(AUFGABEN)
1 – Beantworten Sie anhand des Textes über Harris' Kandidatur diese Fragen:
(a) Von wann bis wann soll der offizielle Parteitag der Demokraten stattfinden?
(b) Wie alt ist Harris laut Text?
(c) Mit welchen zwei Wörtern beschrieb Trump Harris' Verhalten gegenüber Biden im Vorwahlkampf?
2 – Zitieren Sie aus dem Text über Harris' Kandidatur wortgetreu die Passage von „Derjenige, den die“ bis einschließlich „Vergewaltigung rechtfertigen musste.“.

Mit der Personalie Harris erfüllt Biden zudem die Erwartung, dass sich nach dem Tod des Afroamerikaners George Floyd bei einem brutalen Polizeieinsatz Ende Mai in Minneapolis und den bis heute anhaltenden Anti-Rassismus-Protesten wirklich etwas ändert. Die Entscheidung ist historisch, weil Harris die erste nicht-weiße Vizepräsidentschaftskandidatin der beiden großen Parteien in den USA sein wird. Biden und Harris sollen bei beim offiziellen Parteitag der Demokraten vom 17. bis 20. August nominiert werden, der wegen der Corona-Pandemie weitgehend digital stattfinden wird.
Trump nennte sie "garstig" und "gemein"
Auf Twitter bezeichnete die 55-Jährige es als "Ehre", mit Biden antreten zu dürfen. Sie werde alles dafür tun, um Biden zum Oberbefehlshaber zu machen. "Joe Biden kann das amerikanische Volk einen, weil er sein Leben damit verbracht hat, für uns zu kämpfen. Und als Präsident wird er ein Amerika aufbauen, das unseren Idealen gerecht wird."
Derjenige, den die beiden dafür besiegen wollen, reagierte am Dienstagabend abfällig auf die Verkündung. Donald Trump sagte, Harris sei im Vorwahlkampf "garstig" und "gemein" zu Biden gewesen, genauso wie zu dem heutigen Supreme-Court-Richter Brett Kavanaugh bei dessen Anhörung im Senat vor knapp zwei Jahren, als der sich unter anderem wegen Vorwürfen der versuchten Vergewaltigung rechtfertigen musste.
Richtig ist, dass Harris den konservativen Richter Kavanaugh damals gehörig unter Druck setzte. Den Abtreibungsgegner überrumpelte sie mit der Frage: "Können Sie sich ein Gesetz vorstellen, das der Regierung die Befugnis gibt, Entscheidungen über den männlichen Körper zu treffen?"
Wie wird der linke Parteiflügel auf sie reagieren?

(ANGEZEIGTE DATEN)
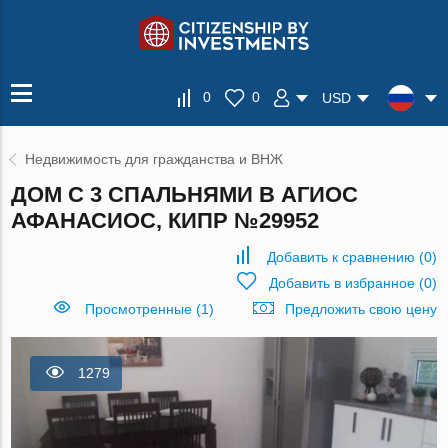
0
0
USD
Недвижимость для гражданства и ВНЖ
ДОМ С 3 СПАЛЬНЯМИ В АГИОС
АФАНАСИОС, КИПР №29952
Добавить к сравнению
(
0
)
Добавить в избранное
(
0
)
Просмотренные (1)
Предложить свою цену
1279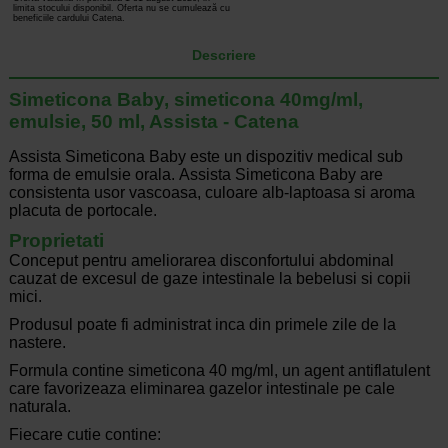
limita stocului disponibil. Oferta nu se cumulează cu
beneficiile cardului Catena.
Descriere
Simeticona Baby, simeticona 40mg/ml,
emulsie, 50 ml, Assista - Catena
Assista Simeticona Baby este un dispozitiv medical sub
forma de emulsie orala. Assista Simeticona Baby are
consistenta usor vascoasa, culoare alb-laptoasa si aroma
placuta de portocale.
Proprietati
Conceput pentru ameliorarea disconfortului abdominal
cauzat de excesul de gaze intestinale la bebelusi si copii
mici.
Produsul poate fi administrat inca din primele zile de la
nastere.
Formula contine simeticona 40 mg/ml, un agent antiflatulent
care favorizeaza eliminarea gazelor intestinale pe cale
naturala.
Fiecare cutie contine: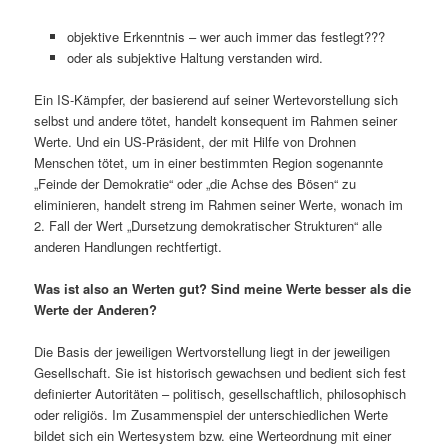
objektive Erkenntnis – wer auch immer das festlegt???
oder als subjektive Haltung verstanden wird.
Ein IS-Kämpfer, der basierend auf seiner Wertevorstellung sich
selbst und andere tötet, handelt konsequent im Rahmen seiner
Werte. Und ein US-Präsident, der mit Hilfe von Drohnen
Menschen tötet, um in einer bestimmten Region sogenannte
„Feinde der Demokratie“ oder „die Achse des Bösen“ zu
eliminieren, handelt streng im Rahmen seiner Werte, wonach im
2. Fall der Wert „Dursetzung demokratischer Strukturen“ alle
anderen Handlungen rechtfertigt.
Was ist also an Werten gut? Sind meine Werte besser als die
Werte der Anderen?
Die Basis der jeweiligen Wertvorstellung liegt in der jeweiligen
Gesellschaft. Sie ist historisch gewachsen und bedient sich fest
definierter Autoritäten – politisch, gesellschaftlich, philosophisch
oder religiös. Im Zusammenspiel der unterschiedlichen Werte
bildet sich ein Wertesystem bzw. eine Werteordnung mit einer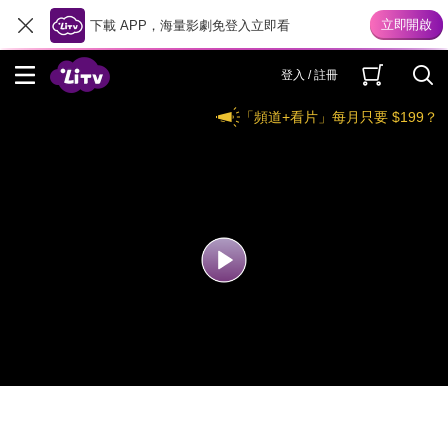
下載 APP，海量影劇免登入立即看
登入 / 註冊
「頻道+看片」每月只要 $199？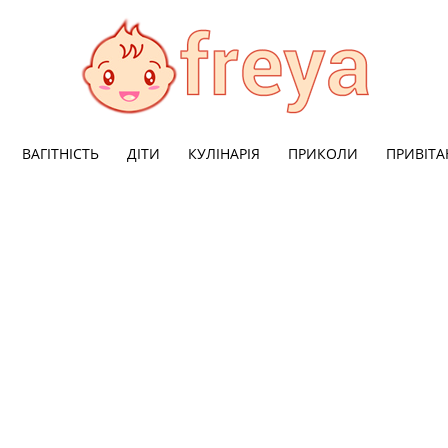
ВАГІТНІСТЬ
ДІТИ
КУЛІНАРІЯ
ПРИКОЛИ
ПРИВІТА
Freya:
Мода,
здоровя,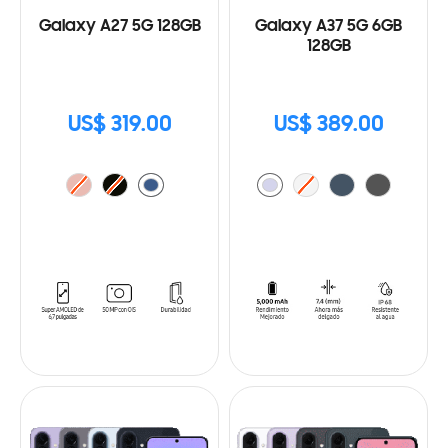
Galaxy A27 5G 128GB
Galaxy A37 5G 6GB
128GB
US$ 319.00
US$ 389.00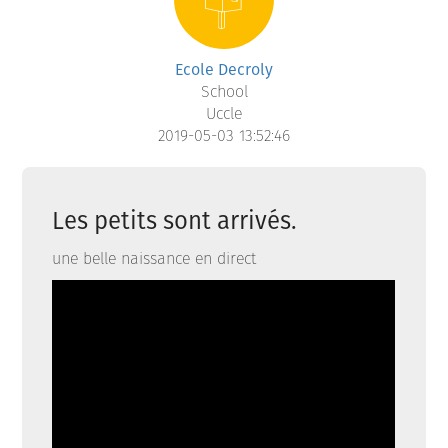
Ecole Decroly
School
Uccle
2019-05-03 13:52:46
Les petits sont arrivés.
une belle naissance en direct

(LÖSUNGEN)
1 –
(a) Vom 17. bis 20. August.
(b) 55 Jahre.
(c) „garstig“ und „gemein“.

2 –
Derjenige, den die beiden dafür besiegen wollen, reagierte am Dienstagabend abfällig auf die Verkündung. Donald Trump sagte, Harris sei im Vorwahlkampf "garstig" und "gemein" zu Biden gewesen, genauso wie zu dem heutigen Supreme-Court-Richter Brett Kavanaugh bei dessen Anhörung im Senat vor knapp zwei Jahren, als der sich unter anderem wegen Vorwürfen der versuchten Vergewaltigung rechtfertigen musste.